Pendant deux ans, Kahane essaie de faire survivre son parti qui, bien que frappé d'interdiction électorale, n'a pas été dissous. Il effectue régulièrement des voyages aux Etats-Unis où il a gardé de nombreux soutiens, notamment financiers. Après avoir prononcé l'un de ses fameux discours où il appelait tous les juifs des Etats-Unis à émigrer en Israël, il est assassiné dans les rues de Manhattan par El Sayyid Nosair, un américain d'origine égyptienne, le 5 novembre 1990.
L'héritage
Un coup dur pour son parti dont il semble ne s'être jamais relevé : ses successeurs n'ont pas son charisme. En 1994, Barouch Goldstein, ancien kahaniste, commet le massacre de Hébron (29 Musulmans sont assassinés). Le parti Kach est interdit la même année.
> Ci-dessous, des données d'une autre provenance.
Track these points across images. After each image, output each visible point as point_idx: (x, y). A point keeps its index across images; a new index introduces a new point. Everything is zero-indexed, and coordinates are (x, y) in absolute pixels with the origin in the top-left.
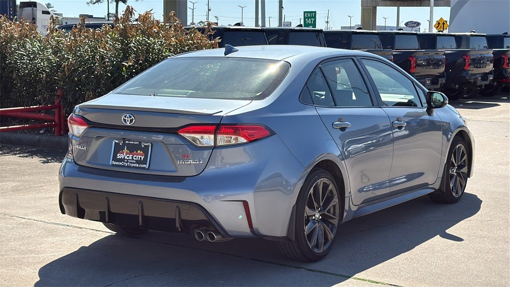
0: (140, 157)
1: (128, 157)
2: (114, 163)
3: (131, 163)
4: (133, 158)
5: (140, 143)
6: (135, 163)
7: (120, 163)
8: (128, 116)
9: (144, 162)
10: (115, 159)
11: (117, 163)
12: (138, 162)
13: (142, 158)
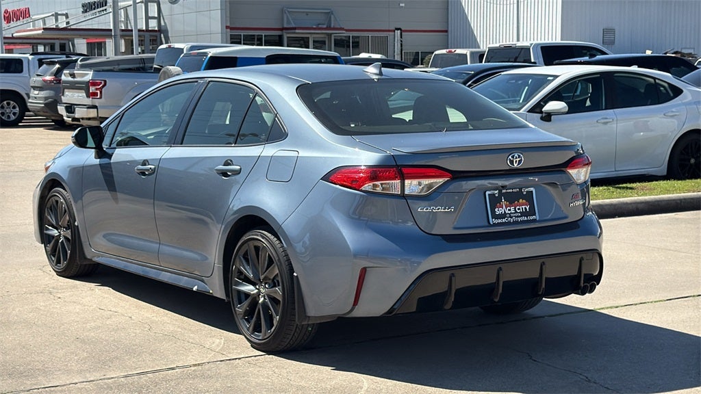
0: (524, 207)
1: (509, 210)
2: (496, 221)
3: (516, 217)
4: (515, 210)
5: (521, 189)
6: (520, 217)
7: (504, 220)
8: (516, 155)
9: (532, 212)
10: (495, 216)
11: (500, 221)
12: (523, 214)
13: (528, 208)
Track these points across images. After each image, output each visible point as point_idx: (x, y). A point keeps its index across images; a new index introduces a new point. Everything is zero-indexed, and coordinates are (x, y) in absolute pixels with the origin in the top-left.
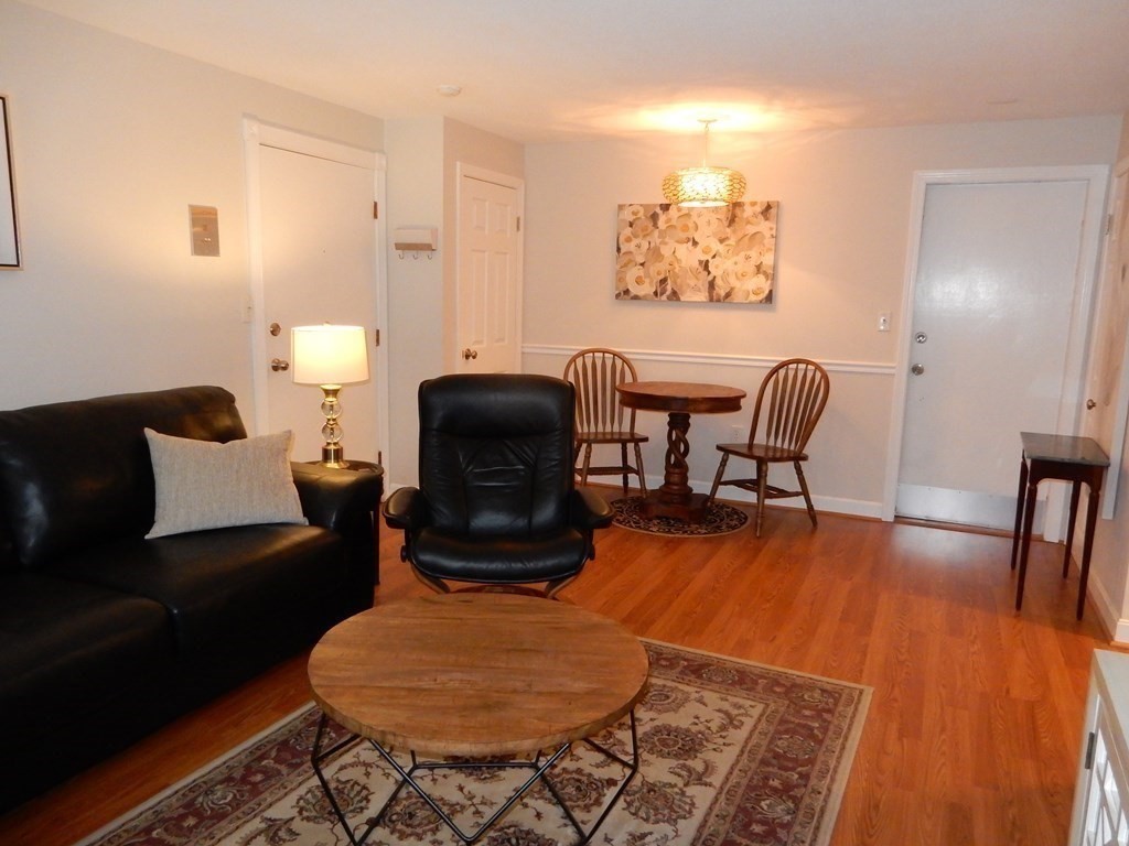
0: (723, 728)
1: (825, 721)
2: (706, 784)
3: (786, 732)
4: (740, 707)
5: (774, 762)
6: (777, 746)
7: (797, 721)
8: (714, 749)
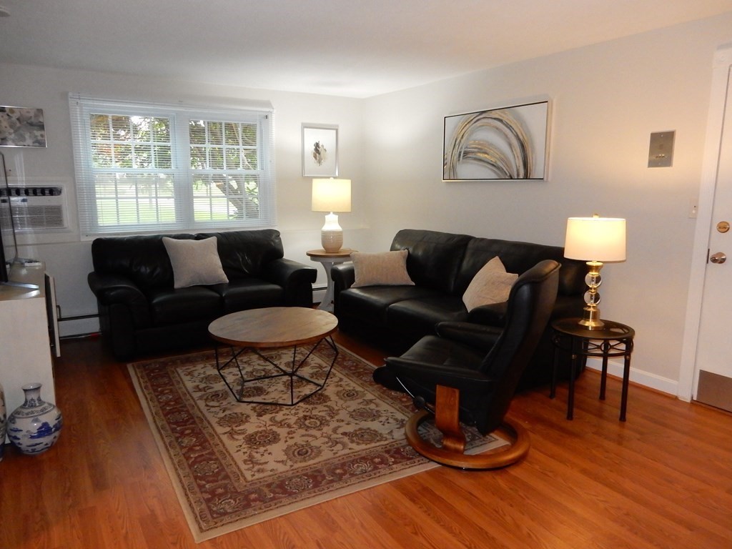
0: (251, 456)
1: (206, 492)
2: (226, 433)
3: (218, 473)
4: (258, 471)
5: (208, 456)
6: (215, 463)
7: (220, 482)
8: (241, 446)
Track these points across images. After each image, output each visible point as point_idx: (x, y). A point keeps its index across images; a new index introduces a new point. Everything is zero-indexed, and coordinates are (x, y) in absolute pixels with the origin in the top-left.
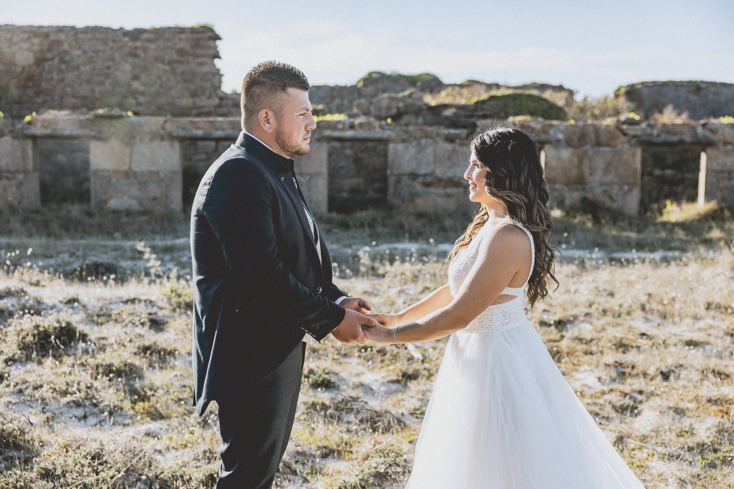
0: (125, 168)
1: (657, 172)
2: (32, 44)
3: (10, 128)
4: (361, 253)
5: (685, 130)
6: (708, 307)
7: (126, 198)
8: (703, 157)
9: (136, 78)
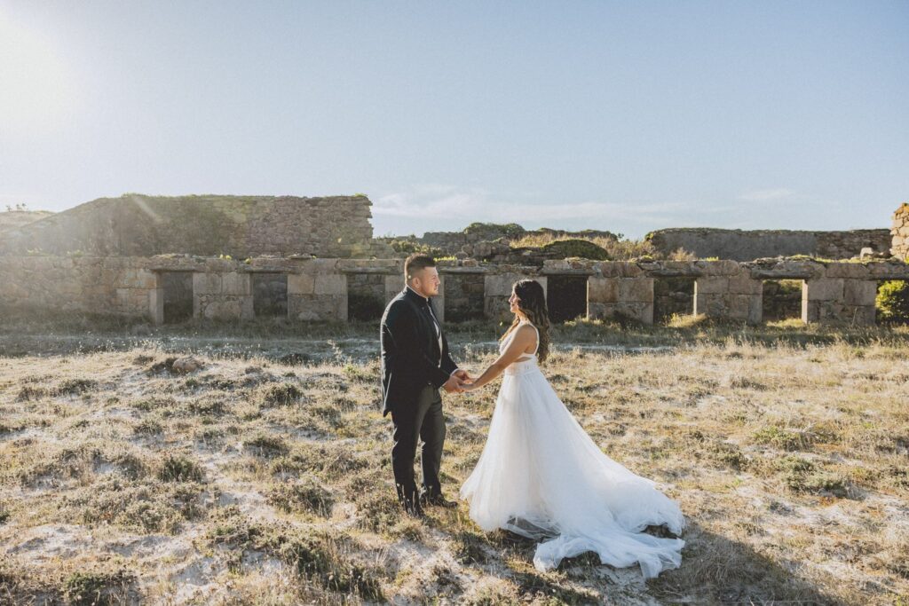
0: (310, 292)
1: (672, 294)
2: (245, 209)
3: (236, 266)
4: (466, 347)
5: (683, 266)
6: (681, 379)
7: (310, 312)
8: (696, 283)
9: (314, 231)
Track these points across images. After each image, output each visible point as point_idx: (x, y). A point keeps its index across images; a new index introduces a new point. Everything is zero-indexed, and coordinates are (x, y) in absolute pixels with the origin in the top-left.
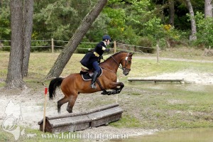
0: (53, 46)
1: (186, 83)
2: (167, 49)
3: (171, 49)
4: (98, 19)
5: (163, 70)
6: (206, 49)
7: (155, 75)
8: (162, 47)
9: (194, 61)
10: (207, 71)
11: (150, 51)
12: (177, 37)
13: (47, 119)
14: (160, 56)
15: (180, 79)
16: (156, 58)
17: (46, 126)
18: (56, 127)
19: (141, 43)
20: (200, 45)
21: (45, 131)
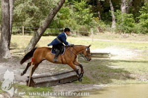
0: (23, 31)
2: (97, 34)
3: (100, 33)
5: (96, 47)
6: (122, 34)
9: (115, 41)
11: (86, 35)
12: (103, 26)
13: (32, 79)
15: (108, 53)
16: (91, 39)
17: (30, 83)
19: (81, 29)
20: (118, 31)
21: (30, 86)
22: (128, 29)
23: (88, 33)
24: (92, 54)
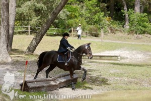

Près de 20 ans plus tard, ils sont encore des milliers à affirmer que "Kahana avait raison". Réunis le 5 novembre 2010, les partisans du leader contesté continuent à penser que les gouvernements qui se succèdent sont incapables de protéger le peuple juif. Parmi eux : Barouch Marzel, le leader du Front national juif, parti non représenté. A la tribune, il vilipende ouvertement Reouven Rivlin, le président de la Knesset, "un anti-démocrate", qui selon lui, n'a qu'une ambition : "partager l'Etat avec nos ennemis". Autre figure politique présente : le député de l'Union nationale Michaël Ben-Ari. Ces deux leaders, comme tous les participants, ne se revendiquent en aucune façon des adeptes du parti Kach, sous peine d'arrestation. Ils expliquent leur participation à cette soirée de commémoration par leur sympathie aux idées de Kahane.
Quant à la présence de nombreux jeunes dans l'assemblée, elle est la preuve que la pensée de Kahane ne s'est éteinte ni avec son assassinat, ni avec l'interdiction de son parti, estiment certains participants. La preuve pour eux, que les idées kahanistes peuvent encore trouver un écho auprès de la population israélienne.